Nice vs. Kind
With Spring upon us there are so many things that we are changing. Maybe it is your entryway, maybe you are incorporating a new workout in your routine or scheduling more outdoor time with your child(ren) whatever it is new seasons brings upon the desire to change things. For me, I started contemplating what it means for my child to understand the difference between nice vs. kind. In 2020, I saw so many things referencing being kind and I pondered whether those who were sharing the word truly knew what it meant.
A couple of years ago I had the opportunity to sit on a panel with Thrive Motherhood which is a local mom group that focuses on helping mothers thrive in and outside of the home. The panel was called “Little Fires Everywhere” which was fitting for 2020 because of the pandemic, the height of George Floyd, virtual school and so much more. One of the questions that was asked was: How do you raise your children to appreciate other races and be kind to all people of all races? The word “kindness “was such an overused word during that time and so while this question was a relevant one, I still struggled to answer it. Kindness to me meant the act of no expectation, compassion, mercy and if you are a Christian, it's loving your neighbor as yourself with the best example being Jesus Christ.
I keep a book at my desk called ‘Nice’ by local author Sharon Miller. In the book “Nice” Sharon says: “We live in a culture that prizes niceness as one of the highest virtues. Niceness keeps the peace, wins friends, gains influence, and serves our reputation well, but it also takes the teeth out of our witness and the power out of our faith. When we choose to be nice instead of faithful (kind), we bear fruits that are bland, bitter, empty, and rotten to the core”
As I thought about this article and what I will share; I was reminded of a time when Miles felt like he wasn’t treated kindly by a peer. While I did not know the context of the situation it showed me that children like adults are aware when someone is being kind to them and when someone isn’t. I am sure this happens more times than not; A child is treated unkindly because of what they are wearing, their socio-economic status, their educational level and so much more.

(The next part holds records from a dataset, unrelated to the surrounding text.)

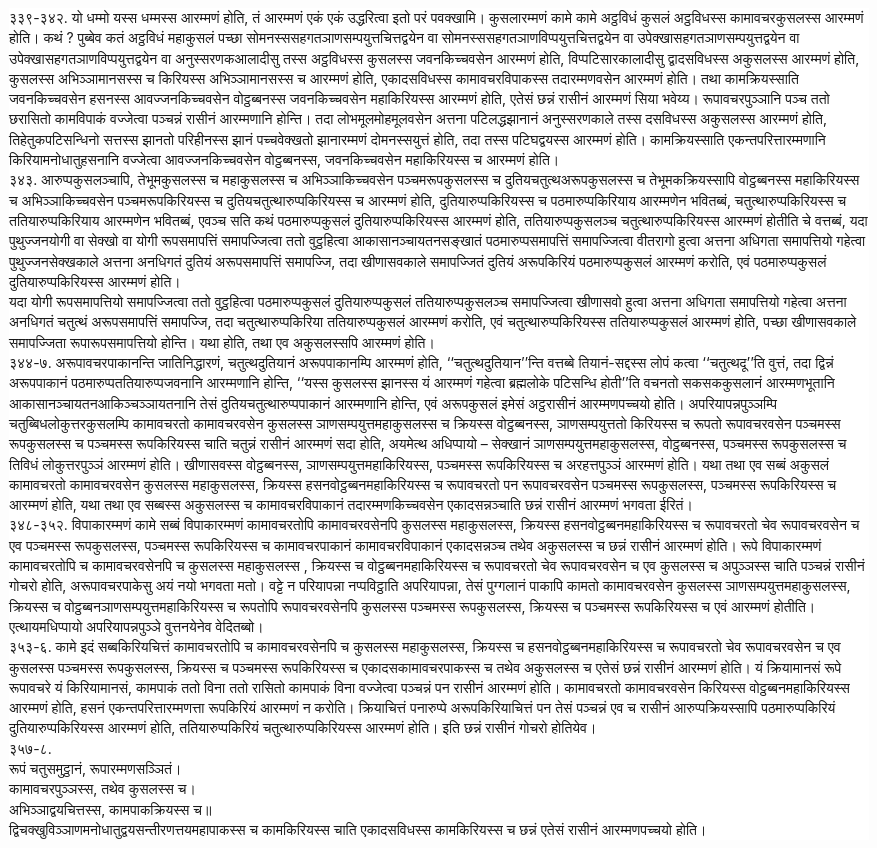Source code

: ३३९-३४२. यो धम्मो यस्स धम्मस्स आरम्मणं होति, तं आरम्मणं एकं एकं उद्धरित्वा इतो परं पवक्खामि। कुसलारम्मणं कामे कामे अट्ठविधं कुसलं अट्ठविधस्स कामावचरकुसलस्स आरम्मणं होति। कथं ? पुब्बेव कतं अट्ठविधं महाकुसलं पच्छा सोमनस्ससहगतञाणसम्पयुत्तचित्तद्वयेन वा सोमनस्ससहगतञाणविप्पयुत्तचित्तद्वयेन वा उपेक्खासहगतञाणसम्पयुत्तद्वयेन वा उपेक्खासहगतञाणविप्पयुत्तद्वयेन वा अनुस्सरणकआलादीसु तस्स अट्ठविधस्स कुसलस्स जवनकिच्चवसेन आरम्मणं होति, विप्पटिसारकालादीसु द्वादसविधस्स अकुसलस्स आरम्मणं होति, कुसलस्स अभिञ्ञामानसस्स च किरियस्स अभिञ्ञामानसस्स च आरम्मणं होति, एकादसविधस्स कामावचरविपाकस्स तदारम्मणवसेन आरम्मणं होति। तथा कामक्रियस्साति जवनकिच्चवसेन हसनस्स आवज्जनकिच्चवसेन वोट्ठब्बनस्स जवनकिच्चवसेन महाकिरियस्स आरम्मणं होति, एतेसं छन्नं रासीनं आरम्मणं सिया भवेय्य। रूपावचरपुञ्ञानि पञ्च ततो छरासितो कामविपाकं वज्जेत्वा पञ्चन्नं रासीनं आरम्मणानि होन्ति। तदा लोभमूलमोहमूलवसेन अत्तना पटिलद्धझानानं अनुस्सरणकाले तस्स दसविधस्स अकुसलस्स आरम्मणं होति, तिहेतुकपटिसन्धिनो सत्तस्स झानतो परिहीनस्स झानं पच्चवेक्खतो झानारम्मणं दोमनस्सयुत्तं होति, तदा तस्स पटिघद्वयस्स आरम्मणं होति। कामक्रियस्साति एकन्तपरित्तारम्मणानि किरियामनोधातुहसनानि वज्जेत्वा आवज्जनकिच्चवसेन वोट्ठब्बनस्स, जवनकिच्चवसेन महाकिरियस्स च आरम्मणं होति।  
३४३. आरुप्पकुसलञ्चापि, तेभूमकुसलस्स च महाकुसलस्स च अभिञ्ञाकिच्चवसेन पञ्चमरूपकुसलस्स च दुतियचतुत्थअरूपकुसलस्स च तेभूमकक्रियस्सापि वोट्ठब्बनस्स महाकिरियस्स च अभिञ्ञाकिच्चवसेन पञ्चमरूपकिरियस्स च दुतियचतुत्थारुप्पकिरियस्स च आरम्मणं होति, दुतियारुप्पकिरियस्स च पठमारुप्पकिरियाय आरम्मणेन भवितब्बं, चतुत्थारुप्पकिरियस्स च ततियारुप्पकिरियाय आरम्मणेन भवितब्बं, एवञ्च सति कथं पठमारुप्पकुसलं दुतियारुप्पकिरियस्स आरम्मणं होति, ततियारुप्पकुसलञ्च चतुत्थारुप्पकिरियस्स आरम्मणं होतीति चे वत्तब्बं, यदा पुथुज्जनयोगी वा सेक्खो वा योगी रूपसमापत्तिं समापज्जित्वा ततो वुट्ठहित्वा आकासानञ्चायतनसङ्खातं पठमारुप्पसमापत्तिं समापज्जित्वा वीतरागो हुत्वा अत्तना अधिगता समापत्तियो गहेत्वा पुथुज्जनसेक्खकाले अत्तना अनधिगतं दुतियं अरूपसमापत्तिं समापज्जि, तदा खीणासवकाले समापज्जितं दुतियं अरूपकिरियं पठमारुप्पकुसलं आरम्मणं करोति, एवं पठमारुप्पकुसलं दुतियारुप्पकिरियस्स आरम्मणं होति।  
यदा योगी रूपसमापत्तियो समापज्जित्वा ततो वुट्ठहित्वा पठमारुप्पकुसलं दुतियारुप्पकुसलं ततियारुप्पकुसलञ्च समापज्जित्वा खीणासवो हुत्वा अत्तना अधिगता समापत्तियो गहेत्वा अत्तना अनधिगतं चतुत्थं अरूपसमापत्तिं समापज्जि, तदा चतुत्थारुप्पकिरिया ततियारुप्पकुसलं आरम्मणं करोति, एवं चतुत्थारुप्पकिरियस्स ततियारुप्पकुसलं आरम्मणं होति, पच्छा खीणासवकाले समापज्जिता रूपारूपसमापत्तियो होन्ति। यथा होति, तथा एव अकुसलस्सपि आरम्मणं होति।  
३४४-७. अरूपावचरपाकानन्ति जातिनिद्धारणं, चतुत्थदुतियानं अरूपपाकानम्पि आरम्मणं होति, ‘‘चतुत्थदुतियान’’न्ति वत्तब्बे तियानं-सद्दस्स लोपं कत्वा ‘‘चतुत्थदू’’ति वुत्तं, तदा द्विन्नं अरूपपाकानं पठमारुप्पततियारुप्पजवनानि आरम्मणानि होन्ति, ‘‘यस्स कुसलस्स झानस्स यं आरम्मणं गहेत्वा ब्रह्मलोके पटिसन्धि होती’’ति वचनतो सकसककुसलानं आरम्मणभूतानि आकासानञ्चायतनआकिञ्चञ्ञायतनानि तेसं दुतियचतुत्थारुप्पपाकानं आरम्मणानि होन्ति, एवं अरूपकुसलं इमेसं अट्ठरासीनं आरम्मणपच्चयो होति। अपरियापन्नपुञ्ञम्पि चतुब्बिधलोकुत्तरकुसलम्पि कामावचरतो कामावचरवसेन कुसलस्स ञाणसम्पयुत्तमहाकुसलस्स च क्रियस्स वोट्ठब्बनस्स, ञाणसम्पयुत्ततो किरियस्स च रूपतो रूपावचरवसेन पञ्चमस्स रूपकुसलस्स च पञ्चमस्स रूपकिरियस्स चाति चतुन्नं रासीनं आरम्मणं सदा होति, अयमेत्थ अधिप्पायो – सेक्खानं ञाणसम्पयुत्तमहाकुसलस्स, वोट्ठब्बनस्स, पञ्चमस्स रूपकुसलस्स च तिविधं लोकुत्तरपुञ्ञं आरम्मणं होति। खीणासवस्स वोट्ठब्बनस्स, ञाणसम्पयुत्तमहाकिरियस्स, पञ्चमस्स रूपकिरियस्स च अरहत्तपुञ्ञं आरम्मणं होति। यथा तथा एव सब्बं अकुसलं कामावचरतो कामावचरवसेन कुसलस्स महाकुसलस्स, क्रियस्स हसनवोट्ठब्बनमहाकिरियस्स च रूपावचरतो पन रूपावचरवसेन पञ्चमस्स रूपकुसलस्स, पञ्चमस्स रूपकिरियस्स च आरम्मणं होति, यथा तथा एव सब्बस्स अकुसलस्स च कामावचरविपाकानं तदारम्मणकिच्चवसेन एकादसन्नञ्चाति छन्नं रासीनं आरम्मणं भगवता ईरितं।  
३४८-३५२. विपाकारम्मणं कामे सब्बं विपाकारम्मणं कामावचरतोपि कामावचरवसेनपि कुसलस्स महाकुसलस्स, क्रियस्स हसनवोट्ठब्बनमहाकिरियस्स च रूपावचरतो चेव रूपावचरवसेन च एव पञ्चमस्स रूपकुसलस्स, पञ्चमस्स रूपकिरियस्स च कामावचरपाकानं कामावचरविपाकानं एकादसन्नञ्च तथेव अकुसलस्स च छन्नं रासीनं आरम्मणं होति। रूपे विपाकारम्मणं कामावचरतोपि च कामावचरवसेनपि च कुसलस्स महाकुसलस्स , क्रियस्स च वोट्ठब्बनमहाकिरियस्स च रूपावचरतो चेव रूपावचरवसेन च एव कुसलस्स च अपुञ्ञस्स चाति पञ्चन्नं रासीनं गोचरो होति, अरूपावचरपाकेसु अयं नयो भगवता मतो। वट्टे न परियापन्ना नप्पविट्ठाति अपरियापन्ना, तेसं पुग्गलानं पाकापि कामतो कामावचरवसेन कुसलस्स ञाणसम्पयुत्तमहाकुसलस्स, क्रियस्स च वोट्ठब्बनञाणसम्पयुत्तमहाकिरियस्स च रूपतोपि रूपावचरवसेनपि कुसलस्स पञ्चमस्स रूपकुसलस्स, क्रियस्स च पञ्चमस्स रूपकिरियस्स च एवं आरम्मणं होतीति। एत्थायमधिप्पायो अपरियापन्नपुञ्ञे वुत्तनयेनेव वेदितब्बो।  
३५३-६. कामे इदं सब्बकिरियचित्तं कामावचरतोपि च कामावचरवसेनपि च कुसलस्स महाकुसलस्स, क्रियस्स च हसनवोट्ठब्बनमहाकिरियस्स च रूपावचरतो चेव रूपावचरवसेन च एव कुसलस्स पञ्चमस्स रूपकुसलस्स, क्रियस्स च पञ्चमस्स रूपकिरियस्स च एकादसकामावचरपाकस्स च तथेव अकुसलस्स च एतेसं छन्नं रासीनं आरम्मणं होति। यं क्रियामानसं रूपे रूपावचरे यं किरियामानसं, कामपाकं ततो विना ततो रासितो कामपाकं विना वज्जेत्वा पञ्चन्नं पन रासीनं आरम्मणं होति। कामावचरतो कामावचरवसेन किरियस्स वोट्ठब्बनमहाकिरियस्स आरम्मणं होति, हसनं एकन्तपरित्तारम्मणत्ता रूपकिरियं आरम्मणं न करोति। क्रियाचित्तं पनारुप्पे अरूपकिरियाचित्तं पन तेसं पञ्चन्नं एव च रासीनं आरुप्पक्रियस्सापि पठमारुप्पकिरियं दुतियारुप्पकिरियस्स आरम्मणं होति, ततियारुप्पकिरियं चतुत्थारुप्पकिरियस्स आरम्मणं होति। इति छन्नं रासीनं गोचरो होतियेव।  
३५७-८.  
रूपं चतुसमुट्ठानं, रूपारम्मणसञ्ञितं।  
कामावचरपुञ्ञस्स, तथेव कुसलस्स च।  
अभिञ्ञाद्वयचित्तस्स, कामपाकक्रियस्स च॥  
द्विचक्खुविञ्ञाणमनोधातुद्वयसन्तीरणत्तयमहापाकस्स च कामकिरियस्स चाति एकादसविधस्स कामकिरियस्स च छन्नं एतेसं रासीनं आरम्मणपच्चयो होति।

These conversations have grown me as a parent around what it means to be nice vs kind.
Almost every day I see someone with a shirt that says, "raising kind humans" and I can't help but wonder what that shirt means. Are they raising their child(ren) to see all people, are they raising their child(ren) to speak up and out about racial injustices, are they raising her child(ren) to be confident and stand by the truth? It is important in our household that we are kind to people not because we want to keep the peace, win friends, gain influence, or have a good reputation but because we want to be compassionate, show mercy and value all. When was the last time you were kind with no strings attached?